Et pour cause, la mission de Stanley n'était pas de servir les intérêts des autochtones.
Ainsi, cette nouvelle notion qu'est l'État apparaîtra dans l'univers des communautés autochtones comme une construction oppressive, agissant par coercition.
Cette réalité sera renforcée après la première structuration de la colonie sous Léopold II par le travail forcé et l'extrême cruauté qui lui était attachée. Plus tard, les assignations de quotas de production, l'impôt multiforme et les corvées (entretien des voies, travaux champêtres etc) accentueront cette perception de l'État comme oppresseur, d'autant qu'en retour le bénéfice des bienfaits dits civilisationnels était battu en brèche par le mépris racialiste, la violence systémique, les injustices et les inégalités ambiantes.
Tout cela a eu comme conséquence d'intensifier l’extranéité de la notion de l'État dans l'inconscient collectif.
C'est ainsi que nous ne nous sommes jamais suffisamment approprié cette notion de l'État comme une superstructure collective ; pour laquelle nous sommes appelés à donner la meilleure part de nous-mêmes.
Bala bala etali l'État (la route c'est l'affaire de l'État)
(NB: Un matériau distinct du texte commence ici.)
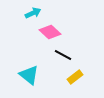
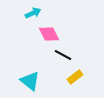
pink diamond: moved 1 px left, 2 px down; rotated 20 degrees clockwise
cyan triangle: moved 1 px right, 6 px down
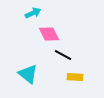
yellow rectangle: rotated 42 degrees clockwise
cyan triangle: moved 2 px left, 7 px up
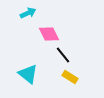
cyan arrow: moved 5 px left
black line: rotated 24 degrees clockwise
yellow rectangle: moved 5 px left; rotated 28 degrees clockwise
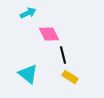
black line: rotated 24 degrees clockwise
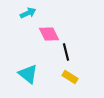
black line: moved 3 px right, 3 px up
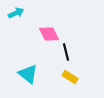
cyan arrow: moved 12 px left
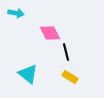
cyan arrow: rotated 35 degrees clockwise
pink diamond: moved 1 px right, 1 px up
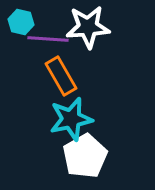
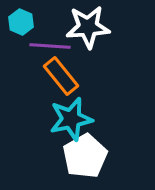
cyan hexagon: rotated 10 degrees clockwise
purple line: moved 2 px right, 7 px down
orange rectangle: rotated 9 degrees counterclockwise
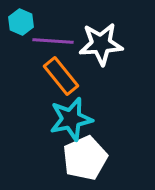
white star: moved 13 px right, 17 px down
purple line: moved 3 px right, 5 px up
white pentagon: moved 2 px down; rotated 6 degrees clockwise
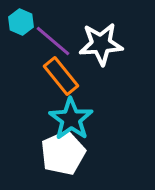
purple line: rotated 36 degrees clockwise
cyan star: rotated 24 degrees counterclockwise
white pentagon: moved 22 px left, 5 px up
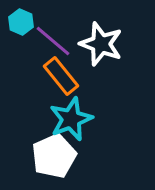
white star: rotated 24 degrees clockwise
cyan star: rotated 15 degrees clockwise
white pentagon: moved 9 px left, 3 px down
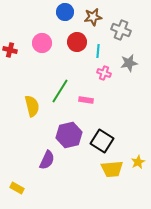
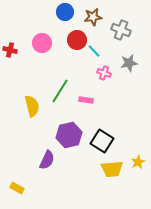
red circle: moved 2 px up
cyan line: moved 4 px left; rotated 48 degrees counterclockwise
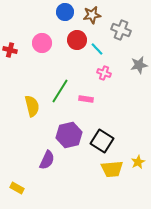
brown star: moved 1 px left, 2 px up
cyan line: moved 3 px right, 2 px up
gray star: moved 10 px right, 2 px down
pink rectangle: moved 1 px up
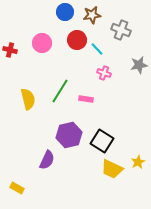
yellow semicircle: moved 4 px left, 7 px up
yellow trapezoid: rotated 30 degrees clockwise
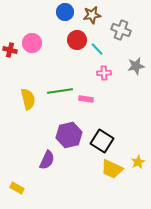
pink circle: moved 10 px left
gray star: moved 3 px left, 1 px down
pink cross: rotated 24 degrees counterclockwise
green line: rotated 50 degrees clockwise
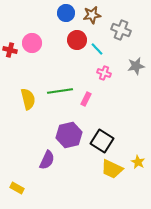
blue circle: moved 1 px right, 1 px down
pink cross: rotated 24 degrees clockwise
pink rectangle: rotated 72 degrees counterclockwise
yellow star: rotated 16 degrees counterclockwise
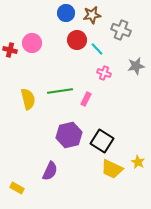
purple semicircle: moved 3 px right, 11 px down
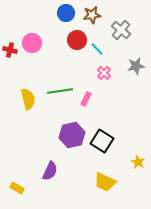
gray cross: rotated 18 degrees clockwise
pink cross: rotated 24 degrees clockwise
purple hexagon: moved 3 px right
yellow trapezoid: moved 7 px left, 13 px down
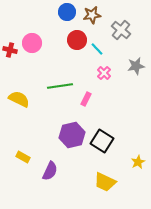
blue circle: moved 1 px right, 1 px up
green line: moved 5 px up
yellow semicircle: moved 9 px left; rotated 50 degrees counterclockwise
yellow star: rotated 16 degrees clockwise
yellow rectangle: moved 6 px right, 31 px up
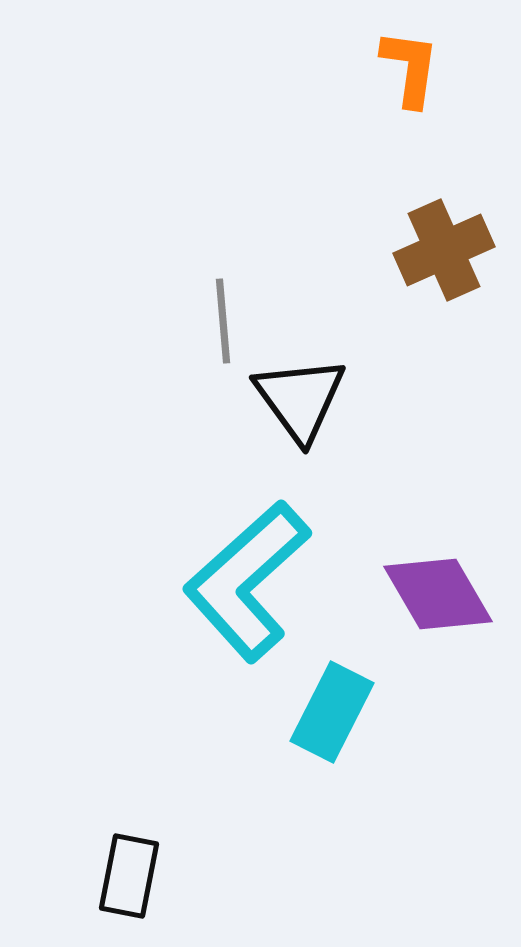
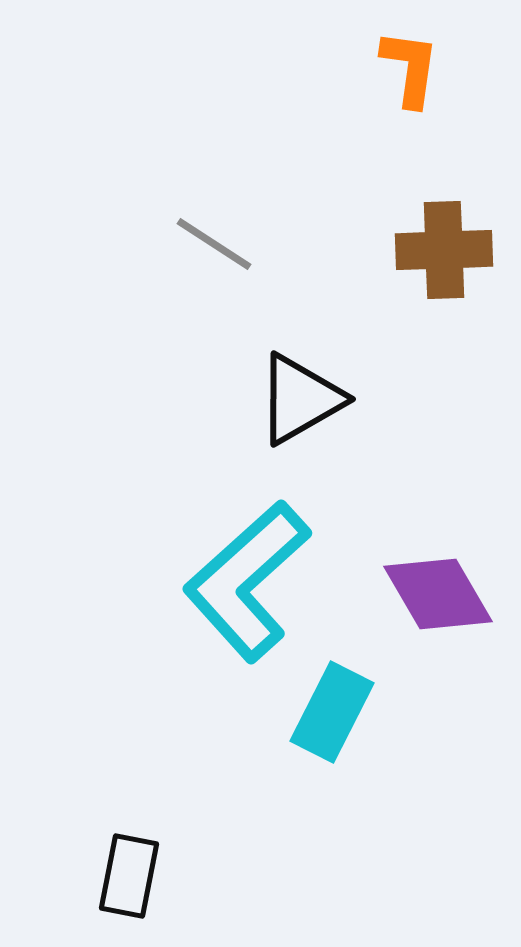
brown cross: rotated 22 degrees clockwise
gray line: moved 9 px left, 77 px up; rotated 52 degrees counterclockwise
black triangle: rotated 36 degrees clockwise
Ce postulat que nous avons collectivement intériorisé induit les modes de pensée suivants :
- Chacun y fait la loi. D'où l'incivisme routier, l'incivisme marchand et autres désordres comportementaux (d'ailleurs les agents de l'État oppresseur viennent apporter leur part de désordre en nous rackettant sur la voie publique). C'est ainsi qu'on dit d'une personne mal élevée : "comportement ya bala bala"
- L'entretien de la route, sa propreté, ce n'est pas mon problème, c'est à l'État de se débrouiller.
- Je balance les eaux sales et les immondices de ma parcelle sur la route, car elle appartient à l'État, etc…
Bref, la voie publique c'est la poubelle...
C'est de cette manière que des plus démunis des citoyens aux plus nantis nous agissons. Nos milieux de vie en témoignent :
Les belles villas des riches et des dirigeants (parfois ceux-là même qui sont chargés de l'entretien des infrastructures) débouchent sur des routes défoncées, non entretenues, sales et boueuses, sans que cet environnement insalubre ne soit le moins du monde incommodant.
On s'enferme dans sa propriété luxueuse, dotée de piscine et de jardin aux pelouses impeccablement tondues, mais à l'extérieur, la route qui y mène ne paie pas de mine.
Cette insouciance généralisée et cet égoïsme malsain, qui priorise notre “chez soi" au détriment de l'espace de vie partagé, nous ravalent au rang d'êtres indignes et irresponsables…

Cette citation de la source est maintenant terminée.